Studio album by Gotthard
- Released: 1996
- Genre: Hard rock
- Length: 52:05 (55:21)
- Label: BMG
- Producer: Chris von Rohr

Gotthard chronology
| Dial Hard (1994) | G. (1996) | Open (1999) |

= G. (album) =

G. is the third studio album released by the hard rock band Gotthard. The album peaked at #1 on the Swiss charts and was certified as Platinum for exceeding 30,000 sales.
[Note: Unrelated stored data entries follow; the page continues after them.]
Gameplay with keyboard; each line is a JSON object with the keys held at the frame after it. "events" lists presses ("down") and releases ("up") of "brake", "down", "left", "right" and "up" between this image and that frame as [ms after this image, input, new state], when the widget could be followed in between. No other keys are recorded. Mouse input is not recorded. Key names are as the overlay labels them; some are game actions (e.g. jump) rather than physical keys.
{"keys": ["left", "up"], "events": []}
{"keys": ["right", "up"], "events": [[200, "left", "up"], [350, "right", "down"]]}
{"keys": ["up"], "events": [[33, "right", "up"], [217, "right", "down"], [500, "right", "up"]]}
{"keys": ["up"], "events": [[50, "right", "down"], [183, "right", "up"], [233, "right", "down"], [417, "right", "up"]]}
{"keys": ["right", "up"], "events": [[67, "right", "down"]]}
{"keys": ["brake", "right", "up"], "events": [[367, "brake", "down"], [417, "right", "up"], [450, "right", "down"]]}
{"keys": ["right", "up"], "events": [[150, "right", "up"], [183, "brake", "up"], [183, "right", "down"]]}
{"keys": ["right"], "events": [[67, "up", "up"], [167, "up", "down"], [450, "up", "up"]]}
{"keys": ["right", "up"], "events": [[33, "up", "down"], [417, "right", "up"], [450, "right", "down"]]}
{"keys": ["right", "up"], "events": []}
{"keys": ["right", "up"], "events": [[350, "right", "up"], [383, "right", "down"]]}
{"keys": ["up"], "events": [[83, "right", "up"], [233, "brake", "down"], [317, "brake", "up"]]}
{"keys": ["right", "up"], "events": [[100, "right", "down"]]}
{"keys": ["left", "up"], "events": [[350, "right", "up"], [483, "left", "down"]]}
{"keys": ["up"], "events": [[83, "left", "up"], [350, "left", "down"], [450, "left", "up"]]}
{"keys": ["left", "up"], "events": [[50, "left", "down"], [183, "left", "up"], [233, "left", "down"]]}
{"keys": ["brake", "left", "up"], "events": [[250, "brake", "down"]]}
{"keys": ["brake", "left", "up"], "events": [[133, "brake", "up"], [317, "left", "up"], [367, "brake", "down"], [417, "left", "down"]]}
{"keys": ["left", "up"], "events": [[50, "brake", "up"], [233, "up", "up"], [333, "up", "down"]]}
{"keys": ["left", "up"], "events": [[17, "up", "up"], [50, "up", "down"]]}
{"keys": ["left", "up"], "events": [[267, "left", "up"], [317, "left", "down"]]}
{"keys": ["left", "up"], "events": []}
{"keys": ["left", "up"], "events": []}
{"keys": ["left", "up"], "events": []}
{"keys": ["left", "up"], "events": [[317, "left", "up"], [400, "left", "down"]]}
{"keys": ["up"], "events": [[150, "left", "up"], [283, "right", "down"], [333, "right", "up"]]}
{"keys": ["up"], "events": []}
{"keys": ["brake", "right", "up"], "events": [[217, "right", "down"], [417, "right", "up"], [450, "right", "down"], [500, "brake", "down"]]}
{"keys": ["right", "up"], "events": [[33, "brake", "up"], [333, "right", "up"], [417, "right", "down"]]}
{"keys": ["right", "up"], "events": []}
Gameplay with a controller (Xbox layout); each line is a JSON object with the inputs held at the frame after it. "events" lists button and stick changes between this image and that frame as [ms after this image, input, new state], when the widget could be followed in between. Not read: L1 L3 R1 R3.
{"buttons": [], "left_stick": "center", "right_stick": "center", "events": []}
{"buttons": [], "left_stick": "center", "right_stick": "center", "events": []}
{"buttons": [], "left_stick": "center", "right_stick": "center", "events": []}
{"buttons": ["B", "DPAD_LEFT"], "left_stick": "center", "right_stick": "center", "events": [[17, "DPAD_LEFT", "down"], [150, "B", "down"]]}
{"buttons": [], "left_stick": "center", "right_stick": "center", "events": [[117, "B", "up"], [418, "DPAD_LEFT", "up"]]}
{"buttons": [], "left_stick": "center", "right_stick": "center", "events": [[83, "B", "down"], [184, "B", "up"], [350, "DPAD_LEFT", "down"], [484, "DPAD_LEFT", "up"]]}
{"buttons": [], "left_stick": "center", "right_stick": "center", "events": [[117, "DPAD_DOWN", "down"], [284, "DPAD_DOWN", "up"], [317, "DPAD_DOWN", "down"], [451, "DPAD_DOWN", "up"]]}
The original version of "Sweet Little Rock 'n' Roller" first appeared as "Sweet Little R'R'" on Chris von Rohr's 1987 solo album, Hammer & Tongue, re-issued in 1993 as The Good, The Bad and The Dog.

Professional ratings
Review scores
| Source | Rating |
| Allmusic | link |

==Track listing==
All songs written by Steve Lee/Leo Leoni/Chris von Rohr except where noted.

1. "Sister Moon" – 3:55
2. "Make My Day" – 3:45
3. "Mighty Quinn" – 3:15 (Bob Dylan)
4. "Movin' On" – 3:23
5. "Let It Be" – 6:17
6. "Father Is That Enough?" – 4:01
7. "Sweet Little Rock 'n' Roller" – 3:19 (Chris von Rohr / Maurer)
8. "Fist In Your Face" – 3:50
9. "Ride On" – 4:08
10. "In the Name" – 5:25
11. "Lay Down the Law" – 3:37
12. "Hole In One" – 3:11
13. "One Life, One Soul" – 3:59
Asian version (BMG BVCM-35016) adds the following:
1. - "Immigrant Song" – 3:16 (Jimmy Page / Robert Plant)
BMG Ariola 1996 (74321 43036 2) adds the following:
1. - "He Ain't Heavy, He's My Brother" – 4:38 (Bobby Scott / Bob Russell)

==Personnel==
- Steve Lee – Vocals
- Leo Leoni – Guitar and Vocals
- Marc Lynn – Bass guitar
- Hena Habegger – Drums

Guests:
- Cat Gray – Keyboards and Percussion
- Sammy Sanchez – Slide Guitar
- Andrew Garver – Harmonica
- Jane Child – Backing Vocals

==Production==
- Mixing – Paul Lani, Chris von Rohr and Leo Leoni

==Charts==

===Weekly charts===

| Chart (1996) | Peak position |
|---|---|
| German Albums (Offizielle Top 100) | 49 |
| Swiss Albums (Schweizer Hitparade) | 1 |

===Year-end charts===

| Chart (1996) | Position |
|---|---|
| Swiss Albums (Schweizer Hitparade) | 12 |

==Certifications==

| Region | Certification | Certified units/sales |
| Switzerland (IFPI Switzerland) | Platinum | 50,000^{^} |
^{^} Shipments figures based on certification alone.